* [PROBLEM TO SOLVE]
Copy out the records word for word, from their first line through the line that contains "2: (235, 303)", including both of those lines and nothing after them.

* [MATERIALS PROVIDED]
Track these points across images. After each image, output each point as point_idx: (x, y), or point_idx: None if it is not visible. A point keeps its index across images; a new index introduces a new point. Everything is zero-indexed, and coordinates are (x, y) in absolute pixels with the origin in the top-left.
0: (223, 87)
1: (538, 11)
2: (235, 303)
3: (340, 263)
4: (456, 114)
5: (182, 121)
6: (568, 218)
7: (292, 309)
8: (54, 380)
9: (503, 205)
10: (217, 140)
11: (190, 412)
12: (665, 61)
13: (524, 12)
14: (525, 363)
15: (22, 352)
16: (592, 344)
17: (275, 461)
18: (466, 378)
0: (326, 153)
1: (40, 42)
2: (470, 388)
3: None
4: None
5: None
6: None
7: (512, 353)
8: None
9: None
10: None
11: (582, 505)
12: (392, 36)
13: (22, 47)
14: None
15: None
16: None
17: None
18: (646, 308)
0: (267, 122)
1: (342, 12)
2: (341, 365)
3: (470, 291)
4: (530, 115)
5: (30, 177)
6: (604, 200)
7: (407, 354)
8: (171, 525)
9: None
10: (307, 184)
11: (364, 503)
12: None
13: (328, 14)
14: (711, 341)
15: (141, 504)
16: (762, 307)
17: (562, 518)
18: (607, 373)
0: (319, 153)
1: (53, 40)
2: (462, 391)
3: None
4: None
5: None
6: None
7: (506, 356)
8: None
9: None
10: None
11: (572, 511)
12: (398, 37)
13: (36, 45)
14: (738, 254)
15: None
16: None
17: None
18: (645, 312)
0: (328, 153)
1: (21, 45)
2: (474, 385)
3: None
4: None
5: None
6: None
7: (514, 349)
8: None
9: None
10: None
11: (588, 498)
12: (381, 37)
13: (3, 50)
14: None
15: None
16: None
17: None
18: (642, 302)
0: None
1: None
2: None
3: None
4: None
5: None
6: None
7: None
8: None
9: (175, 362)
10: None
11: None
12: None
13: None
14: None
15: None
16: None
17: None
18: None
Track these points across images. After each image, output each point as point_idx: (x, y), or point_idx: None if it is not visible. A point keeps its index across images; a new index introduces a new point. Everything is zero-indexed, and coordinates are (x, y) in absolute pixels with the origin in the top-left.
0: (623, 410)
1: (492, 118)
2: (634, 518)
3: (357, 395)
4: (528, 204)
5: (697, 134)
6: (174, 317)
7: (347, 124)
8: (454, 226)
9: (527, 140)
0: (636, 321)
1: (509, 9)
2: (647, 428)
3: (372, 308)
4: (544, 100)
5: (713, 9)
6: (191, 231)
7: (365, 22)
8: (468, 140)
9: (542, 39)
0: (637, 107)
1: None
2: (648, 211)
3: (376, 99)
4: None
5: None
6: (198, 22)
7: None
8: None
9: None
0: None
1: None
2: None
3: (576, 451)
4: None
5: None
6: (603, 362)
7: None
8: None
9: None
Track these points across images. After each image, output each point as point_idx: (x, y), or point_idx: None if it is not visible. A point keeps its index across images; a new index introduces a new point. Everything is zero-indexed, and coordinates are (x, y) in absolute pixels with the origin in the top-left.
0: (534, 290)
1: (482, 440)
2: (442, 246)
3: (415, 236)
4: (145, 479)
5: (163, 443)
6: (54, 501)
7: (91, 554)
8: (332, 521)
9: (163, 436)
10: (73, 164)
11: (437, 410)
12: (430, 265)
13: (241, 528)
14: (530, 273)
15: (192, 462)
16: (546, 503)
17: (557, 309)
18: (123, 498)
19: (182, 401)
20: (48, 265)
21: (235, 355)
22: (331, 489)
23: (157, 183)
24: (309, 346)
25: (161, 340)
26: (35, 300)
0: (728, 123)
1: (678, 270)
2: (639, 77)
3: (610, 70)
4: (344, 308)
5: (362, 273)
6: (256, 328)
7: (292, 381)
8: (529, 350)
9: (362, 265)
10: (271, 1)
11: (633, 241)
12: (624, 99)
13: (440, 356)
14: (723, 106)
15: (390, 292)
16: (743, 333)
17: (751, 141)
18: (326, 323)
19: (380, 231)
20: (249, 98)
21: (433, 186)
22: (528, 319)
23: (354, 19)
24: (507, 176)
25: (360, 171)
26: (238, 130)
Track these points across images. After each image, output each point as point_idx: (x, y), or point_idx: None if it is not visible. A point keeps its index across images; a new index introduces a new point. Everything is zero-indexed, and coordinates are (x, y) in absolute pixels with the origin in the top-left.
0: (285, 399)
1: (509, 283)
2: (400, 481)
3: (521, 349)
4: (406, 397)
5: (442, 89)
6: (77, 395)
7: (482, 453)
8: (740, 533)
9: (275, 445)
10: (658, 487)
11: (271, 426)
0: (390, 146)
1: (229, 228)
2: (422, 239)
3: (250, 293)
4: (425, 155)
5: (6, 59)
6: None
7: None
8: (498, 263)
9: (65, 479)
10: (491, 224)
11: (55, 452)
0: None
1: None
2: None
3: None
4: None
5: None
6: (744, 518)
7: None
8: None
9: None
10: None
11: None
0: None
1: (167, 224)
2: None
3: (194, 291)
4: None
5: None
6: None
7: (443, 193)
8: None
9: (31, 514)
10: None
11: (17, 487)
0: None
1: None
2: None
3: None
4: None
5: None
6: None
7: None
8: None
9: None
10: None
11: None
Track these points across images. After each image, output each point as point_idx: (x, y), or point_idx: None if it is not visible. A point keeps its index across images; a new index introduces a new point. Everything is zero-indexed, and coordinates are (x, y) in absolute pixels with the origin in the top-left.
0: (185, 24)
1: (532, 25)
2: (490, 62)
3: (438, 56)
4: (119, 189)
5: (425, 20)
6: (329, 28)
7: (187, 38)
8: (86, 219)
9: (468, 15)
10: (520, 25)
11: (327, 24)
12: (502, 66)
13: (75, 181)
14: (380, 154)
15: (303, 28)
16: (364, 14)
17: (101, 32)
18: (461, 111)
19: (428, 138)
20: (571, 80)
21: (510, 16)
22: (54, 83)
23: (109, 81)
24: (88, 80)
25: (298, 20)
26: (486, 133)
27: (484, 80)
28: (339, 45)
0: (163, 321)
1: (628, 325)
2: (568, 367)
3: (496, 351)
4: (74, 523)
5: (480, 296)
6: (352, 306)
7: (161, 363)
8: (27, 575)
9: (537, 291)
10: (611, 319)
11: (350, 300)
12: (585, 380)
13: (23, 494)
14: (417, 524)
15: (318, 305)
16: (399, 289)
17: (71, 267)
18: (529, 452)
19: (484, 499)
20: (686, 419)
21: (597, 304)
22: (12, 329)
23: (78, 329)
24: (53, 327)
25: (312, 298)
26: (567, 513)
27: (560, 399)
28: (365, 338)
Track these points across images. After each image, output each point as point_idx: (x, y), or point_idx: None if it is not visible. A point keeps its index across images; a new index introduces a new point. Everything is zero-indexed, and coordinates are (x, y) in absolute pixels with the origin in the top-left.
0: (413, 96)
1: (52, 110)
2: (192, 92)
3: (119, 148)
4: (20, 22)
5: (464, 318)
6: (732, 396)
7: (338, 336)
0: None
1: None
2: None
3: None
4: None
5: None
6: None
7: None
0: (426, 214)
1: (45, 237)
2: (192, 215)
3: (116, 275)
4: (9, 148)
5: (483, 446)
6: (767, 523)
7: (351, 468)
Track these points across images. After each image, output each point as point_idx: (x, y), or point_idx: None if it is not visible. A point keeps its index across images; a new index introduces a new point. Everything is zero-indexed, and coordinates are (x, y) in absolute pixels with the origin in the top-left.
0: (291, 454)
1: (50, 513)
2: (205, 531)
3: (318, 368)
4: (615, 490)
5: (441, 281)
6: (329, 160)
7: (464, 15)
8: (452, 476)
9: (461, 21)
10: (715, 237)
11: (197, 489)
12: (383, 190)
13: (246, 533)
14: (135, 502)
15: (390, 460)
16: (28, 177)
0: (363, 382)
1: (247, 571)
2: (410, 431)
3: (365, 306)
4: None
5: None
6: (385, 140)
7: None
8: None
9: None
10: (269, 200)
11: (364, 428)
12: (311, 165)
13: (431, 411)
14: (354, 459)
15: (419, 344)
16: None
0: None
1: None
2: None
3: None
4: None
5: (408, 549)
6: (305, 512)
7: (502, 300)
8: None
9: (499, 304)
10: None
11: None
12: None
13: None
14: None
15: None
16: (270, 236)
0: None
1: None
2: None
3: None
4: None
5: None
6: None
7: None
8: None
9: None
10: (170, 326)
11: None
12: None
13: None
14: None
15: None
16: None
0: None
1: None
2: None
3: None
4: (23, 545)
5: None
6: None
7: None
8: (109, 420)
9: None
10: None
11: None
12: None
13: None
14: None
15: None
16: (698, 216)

* [TASK ANSWER]
Track these points across images. After each image, output each point as point_idx: (x, y), or point_idx: None if it is not visible. A point keeps its index across images; a new index introduces a new point. Everything is zero-indexed, and coordinates are (x, y) in absolute pixels with the origin in the top-left.
0: (223, 87)
1: (538, 11)
2: (235, 303)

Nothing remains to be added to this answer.